9. Dia Milikku

3.8K 723 162
                                    

author's note:
double updateeeee!!! enjoy this chapter!

🗡️🗡️🗡️

Melihat raut wajah Ranggawuni yang tidak dapat aku deskripsikan memunculkan sebuah tanda tanya di pikiranku. 

Kenapa Ranggawuni memasang raut wajah seperti itu?

"Kanda Ning, aku membawakan rawon untuk Kanda dan Nara," ucap Jayawardhani sembari menunjukkan bingkisan yang dibawanya.

Ranggawuni menelan ludahnya, lalu mengangguk dan menerimanya. "Terima kasih, Adinda Ning."

"Omong-omong, Nara ada di mana, Kanda?" tanya Jayawardhani sambil mengintip-intip rumah Panji Patipati.

"Adikmu ada di dalam, mungkin masih berbincang dengan yang lainnya," jawab Ranggawuni, "Rajni, bisakah kau menemani Jayawardhani sebentar? Aku harus mengurus sesuatu."

Tunggu, kenapa jadi aku yang menemani Jayawardhani? Aku bahkan tidak mengenalnya! Baru saja aku hendak menolak, tetapi tanganku sudah digandeng lebih dahulu oleh Jayawardhani. Ia berseru, "Aku akan sangat senang kalau kamu mau menemaniku, Rajni!" 

Mulutku reflek tersenyum kaku, kalau sudah begini aku pun sungkan untuk menolaknya. Aku mengangguk pelan, Jayawardhani semakin mengeratkan tangannya. Ranggawuni kembali memasuki rumah Panji Patipati, sedangkan aku dan Jayawardhani memilih untuk duduk di tempat aku berteduh tadi.

Tidak ada yang memulai obrolan di antara kami. Sejujurnya aku tidak tahu harus membicarakan apa dengannya, jadi aku menunggu Jayawardhani saja yang memulai obrolan.

"Kira-kira Kanda Ning dan Nara sedang mengurus apa, ya?" Jayawardhani akhirnya memulai percakapan.

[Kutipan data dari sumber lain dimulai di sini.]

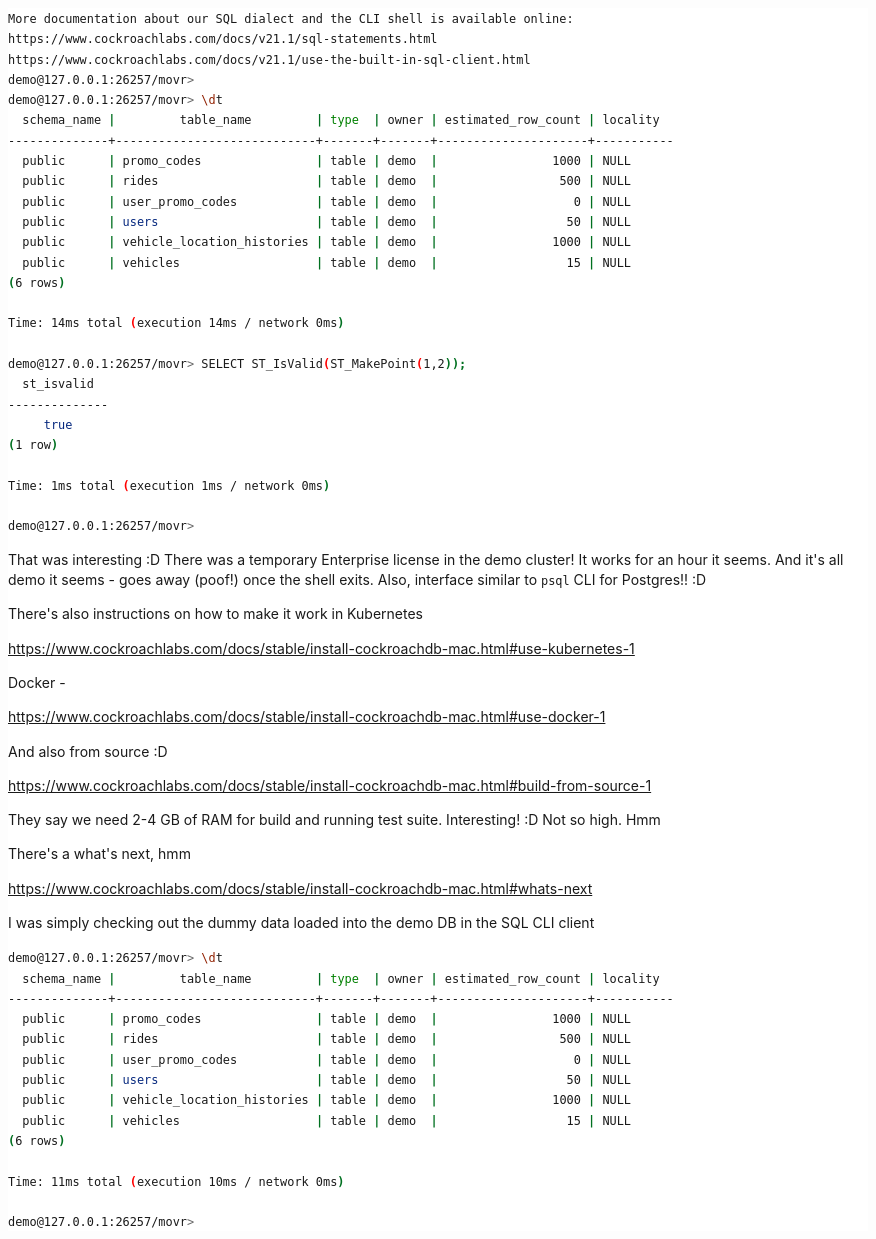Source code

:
 ```bash
More documentation about our SQL dialect and the CLI shell is available online:
https://www.cockroachlabs.com/docs/v21.1/sql-statements.html
https://www.cockroachlabs.com/docs/v21.1/use-the-built-in-sql-client.html
demo@127.0.0.1:26257/movr> 
demo@127.0.0.1:26257/movr> \dt
  schema_name |         table_name         | type  | owner | estimated_row_count | locality
--------------+----------------------------+-------+-------+---------------------+-----------
  public      | promo_codes                | table | demo  |                1000 | NULL
  public      | rides                      | table | demo  |                 500 | NULL
  public      | user_promo_codes           | table | demo  |                   0 | NULL
  public      | users                      | table | demo  |                  50 | NULL
  public      | vehicle_location_histories | table | demo  |                1000 | NULL
  public      | vehicles                   | table | demo  |                  15 | NULL
(6 rows)

Time: 14ms total (execution 14ms / network 0ms)

demo@127.0.0.1:26257/movr> SELECT ST_IsValid(ST_MakePoint(1,2));
  st_isvalid
--------------
     true
(1 row)

Time: 1ms total (execution 1ms / network 0ms)

demo@127.0.0.1:26257/movr> 
```

That was interesting :D There was a temporary Enterprise license in the demo cluster! It works for an hour it
seems. And it's all demo it seems - goes away (poof!) once the shell exits. Also, interface similar to `psql` CLI for
Postgres!! :D

There's also instructions on how to make it work in Kubernetes

https://www.cockroachlabs.com/docs/stable/install-cockroachdb-mac.html#use-kubernetes-1

Docker -

https://www.cockroachlabs.com/docs/stable/install-cockroachdb-mac.html#use-docker-1

And also from source :D

https://www.cockroachlabs.com/docs/stable/install-cockroachdb-mac.html#build-from-source-1

They say we need 2-4 GB of RAM for build and running test suite. Interesting! :D Not so high. Hmm

There's a what's next, hmm

https://www.cockroachlabs.com/docs/stable/install-cockroachdb-mac.html#whats-next

I was simply checking out the dummy data loaded into the demo DB in the SQL CLI client

```bash
demo@127.0.0.1:26257/movr> \dt
  schema_name |         table_name         | type  | owner | estimated_row_count | locality
--------------+----------------------------+-------+-------+---------------------+-----------
  public      | promo_codes                | table | demo  |                1000 | NULL
  public      | rides                      | table | demo  |                 500 | NULL
  public      | user_promo_codes           | table | demo  |                   0 | NULL
  public      | users                      | table | demo  |                  50 | NULL
  public      | vehicle_location_histories | table | demo  |                1000 | NULL
  public      | vehicles                   | table | demo  |                  15 | NULL
(6 rows)

Time: 11ms total (execution 10ms / network 0ms)

demo@127.0.0.1:26257/movr> 
```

"Kanda Ning dan Nara itu siapa?" 

"Demi Sang Hyang Widhi, maaf Rajni, aku lupa memberi tahu ke kamu. Kanda Ning adalah panggilanku untuk Ranggawuni, sedangkan Nara adalah nama panggilan untuk Mahesa Cempaka," jelasnya dengan senyuman.

Jayawardhani bercerita awal mula Ranggawuni mendapat panggilan Ning adalah karena sejak kecil laki-laki itu biasa dipanggil Seminingrat oleh Jayawardhani dan Mahesa Cempaka. Sementara itu, panggilan Nara milik Mahesa Cempaka merupakan panggilan khusus dari sang ayah—Mahesa Wongateleng untuk putranya.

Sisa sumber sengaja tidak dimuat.